Construct is a great library for parsing binary data.


You might use it something like this:

from construct import *

message = Struct("wrapper",
    UBInt16("length"),
    UBInt8("count"),
    Byte("id"),
    UBInt32("sequence"),
    Array(lambda ctx: ctx.length,
        Struct("message",
            UBInt8("length"),
            UBInt8("type"),
            Bytes("content", lambda ctx: ctx.length),
        ),
    ),
)
1
votes

I think you could use bitsrting module for Python http://code.google.com/p/python-bitstring/
It provides you with several nice feature including format strings for binary data.

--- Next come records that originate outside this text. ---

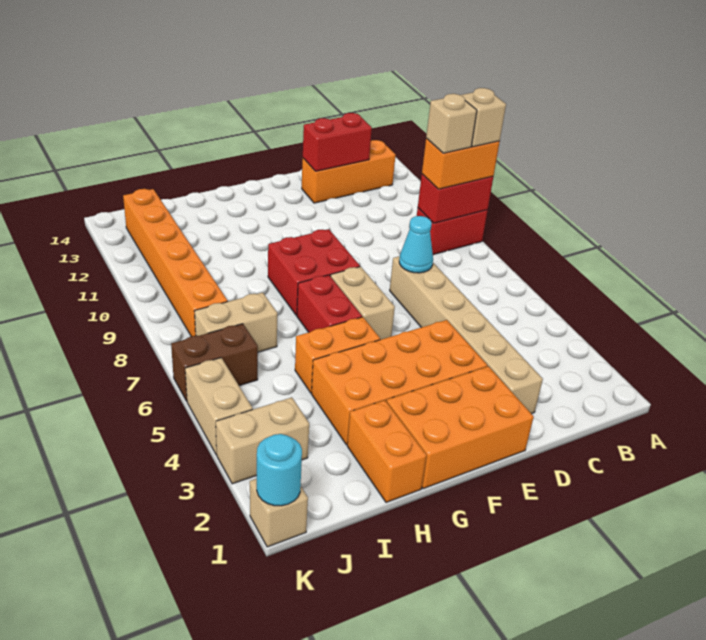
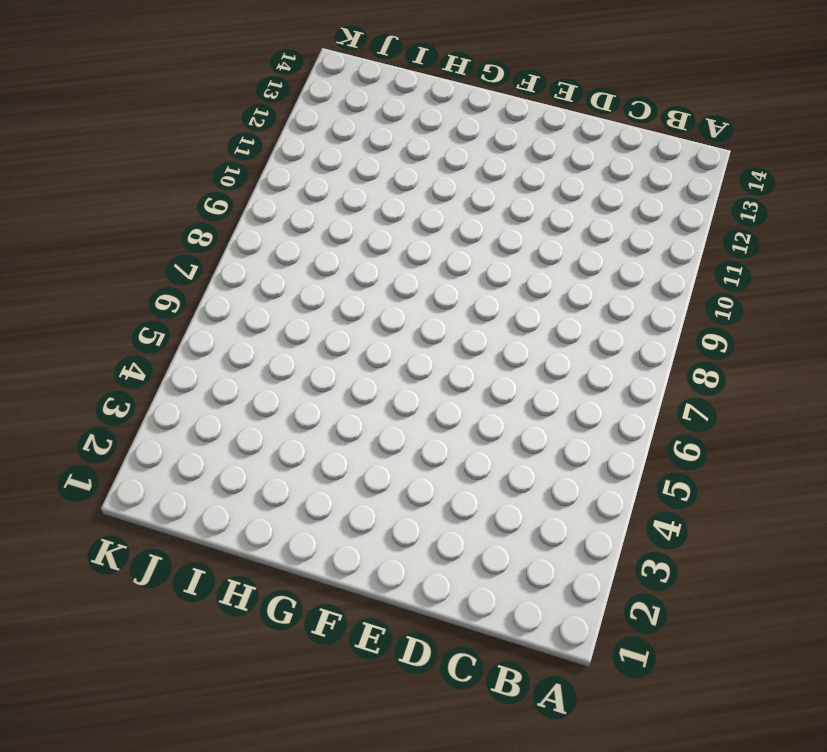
none -> red 1x2 brick [417,208,488,255]
none -> orange 1x3 brick [302,140,396,203]
none -> tan 1x6 brick [390,256,543,414]

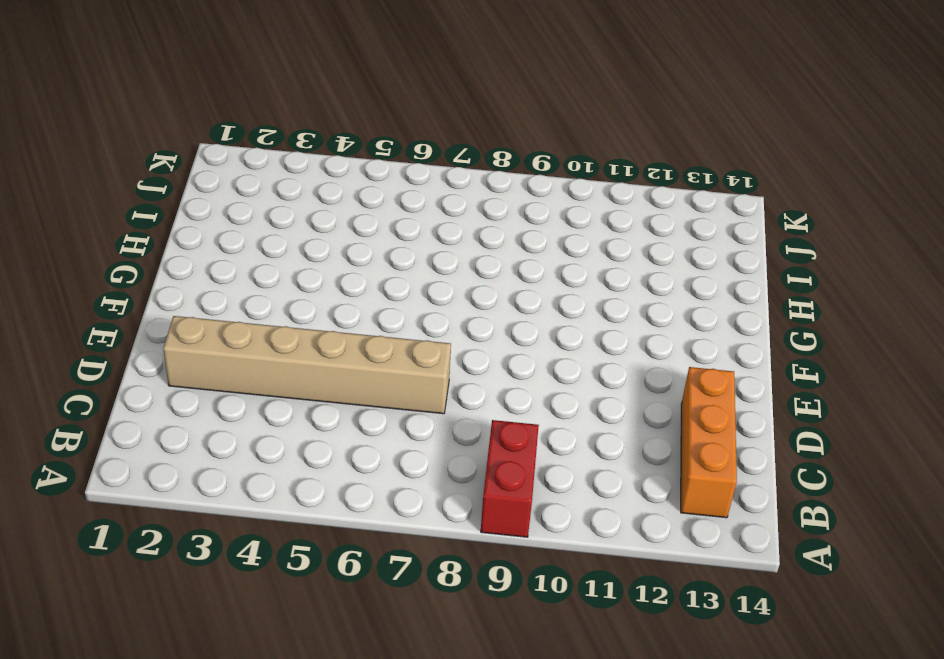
none -> orange 2x3 brick [387,366,534,489]
none -> orange 2x4 brick [311,320,487,445]
none -> tan 1x2 brick [330,267,395,340]

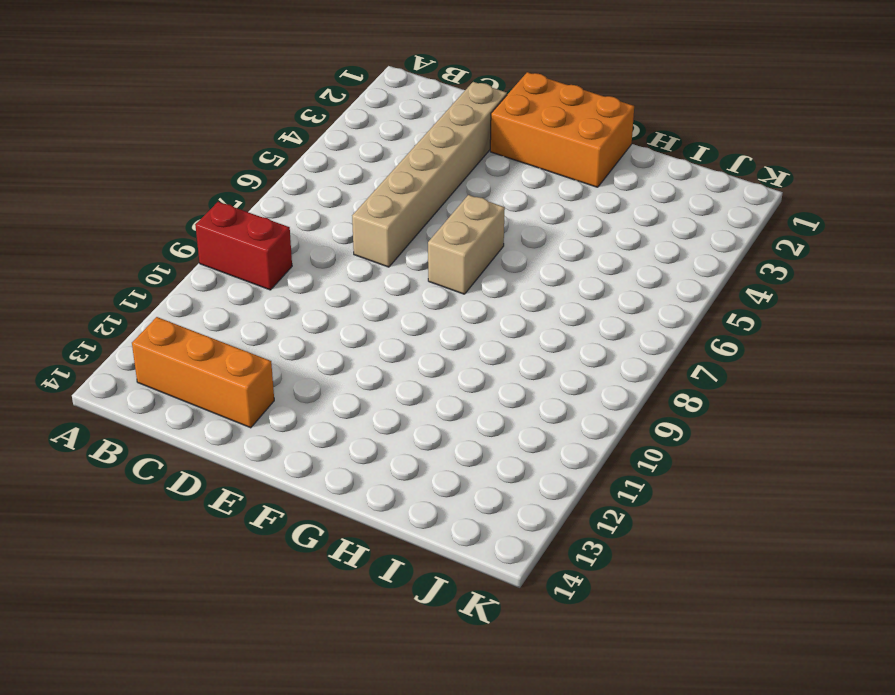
none -> orange 2x4 brick [311,320,487,445]
none -> red 2x2 brick [268,229,360,315]
none -> orange 1x2 brick [295,317,380,393]

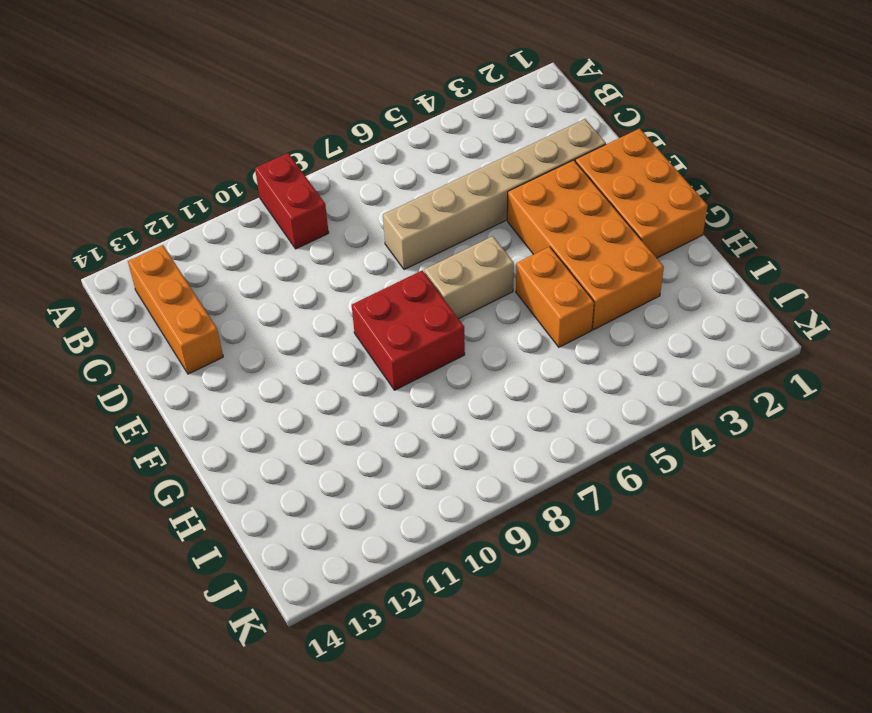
none -> red 1x2 brick [297,275,362,332]
none -> orange 1x2 brick [347,400,427,502]
none -> tan 1x2 brick [194,292,277,352]

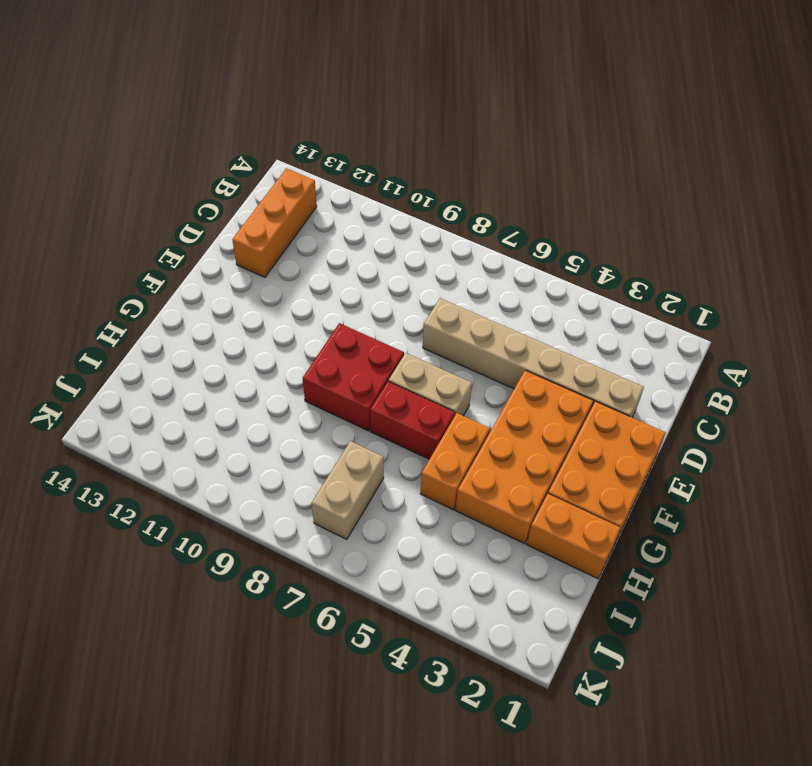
none -> red 1x2 brick [417,208,488,255]
none -> tan 1x2 brick [216,397,309,484]
none -> brown 1x2 brick [171,324,258,401]

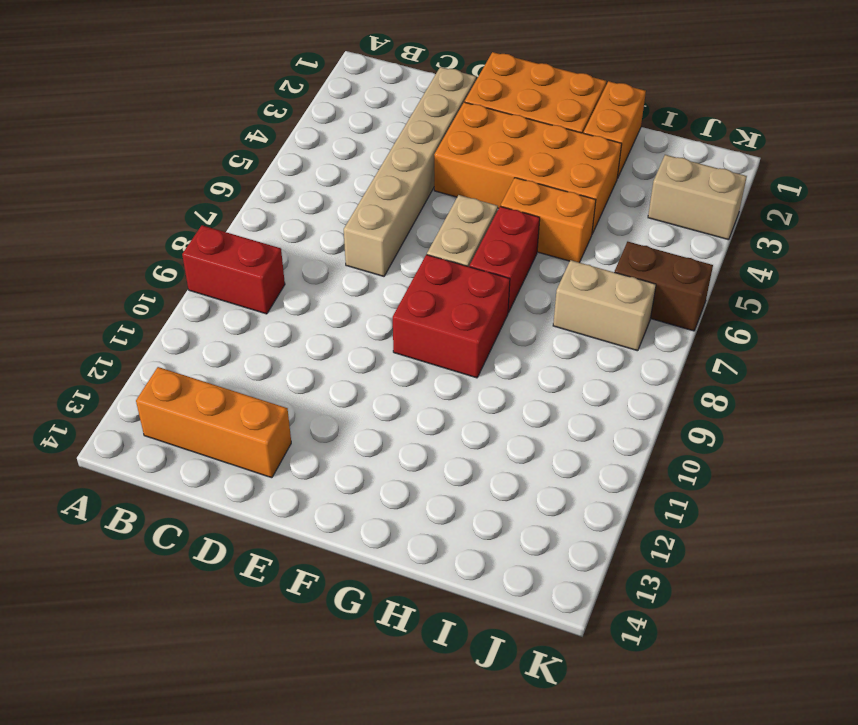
none -> orange 1x6 brick [123,189,228,336]
none -> tan 1x1 brick [250,479,308,547]
none -> tan 1x2 brick [185,358,253,455]

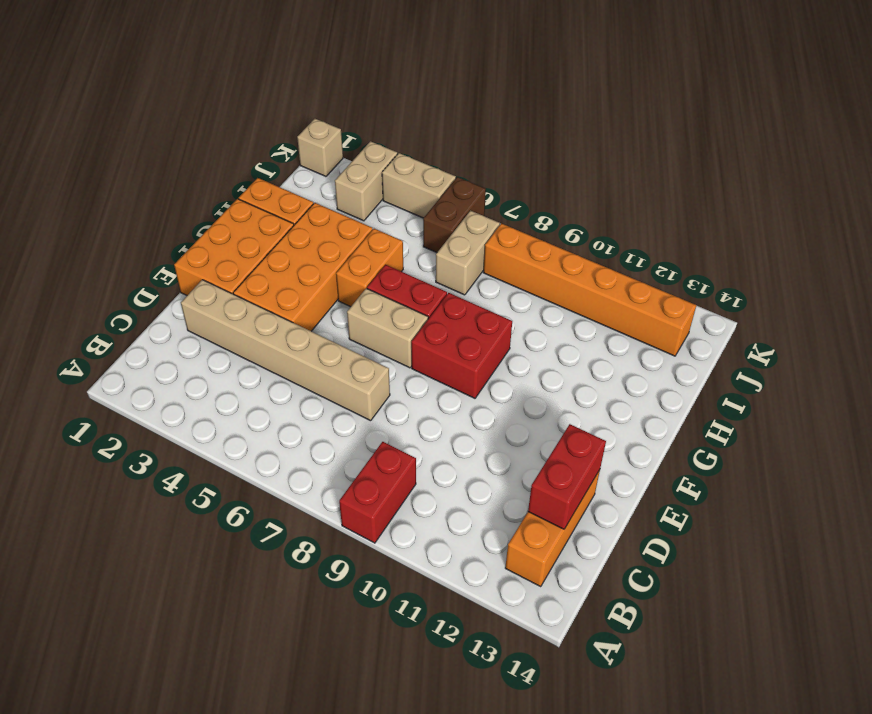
none -> red 1x2 brick [418,174,493,223]
none -> cyan 1x1 cone [399,216,433,273]
none -> cyan 1x1 round brick [257,434,302,506]

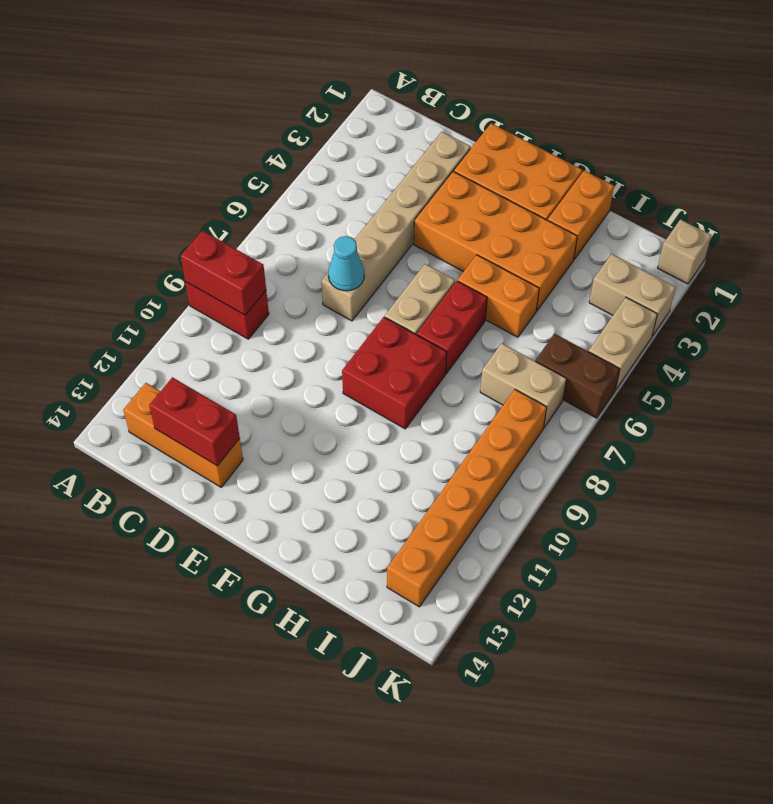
none -> cyan 1x1 round brick [257,434,302,506]
none -> orange 1x2 brick [422,139,500,189]
none -> tan 1x1 brick [461,88,506,147]

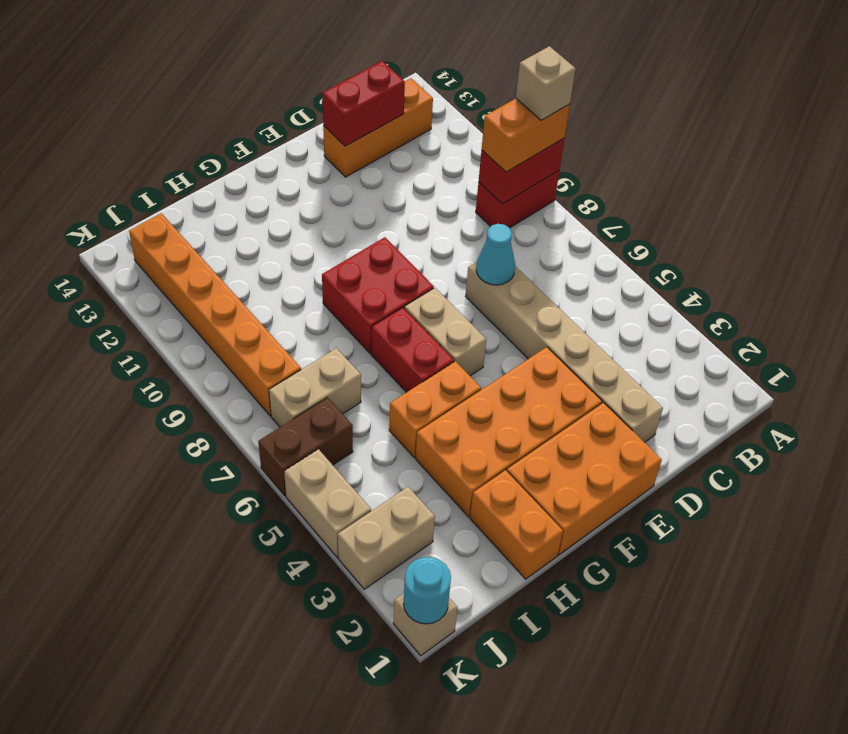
none -> tan 1x1 brick [426,94,477,153]

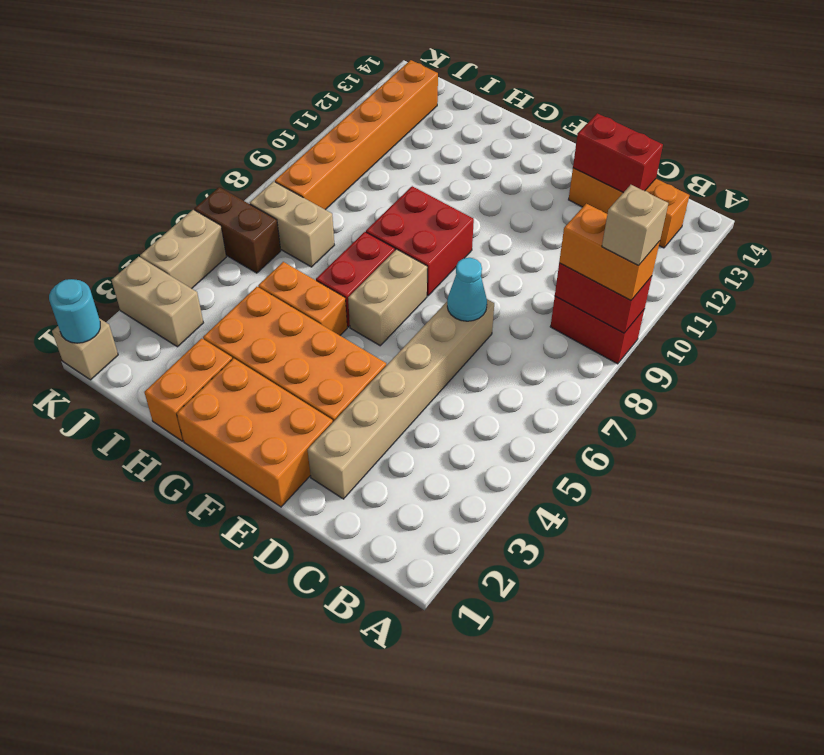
none -> tan 1x1 brick [426,94,477,153]

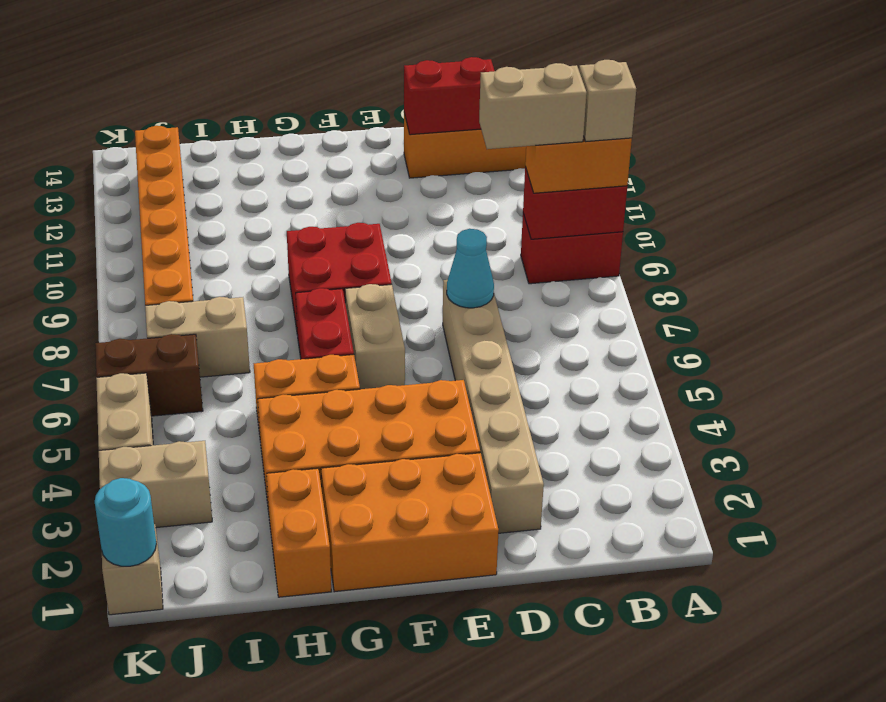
tan 1x2 brick [479,63,587,149] -> tan 1x1 brick [426,94,477,153]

Here you can find more about reading data and format strings.
http://pythonhosted.org/bitstring/reading.html#reading-using-format-strings
http://pythonhosted.org/bitstring/constbitstream.html#bitstring.ConstBitStream.read
http://pythonhosted.org/bitstring/constbitstream.html#bitstring.ConstBitStream.readlist

This code may give you an idea of a solution using bitstring.

from bitstring import BitStream
bs = BitStream(your_binary_data)

length, message_count, id, sequence = bs.readlist('uintle:16, uintle:8, bytes:1, uintle:32')
payload = bs[:bs.pos]
message_length, message_type = payload.readlist('uintle:8, bytes:1')
rest_of_data = payload[:payload.pos]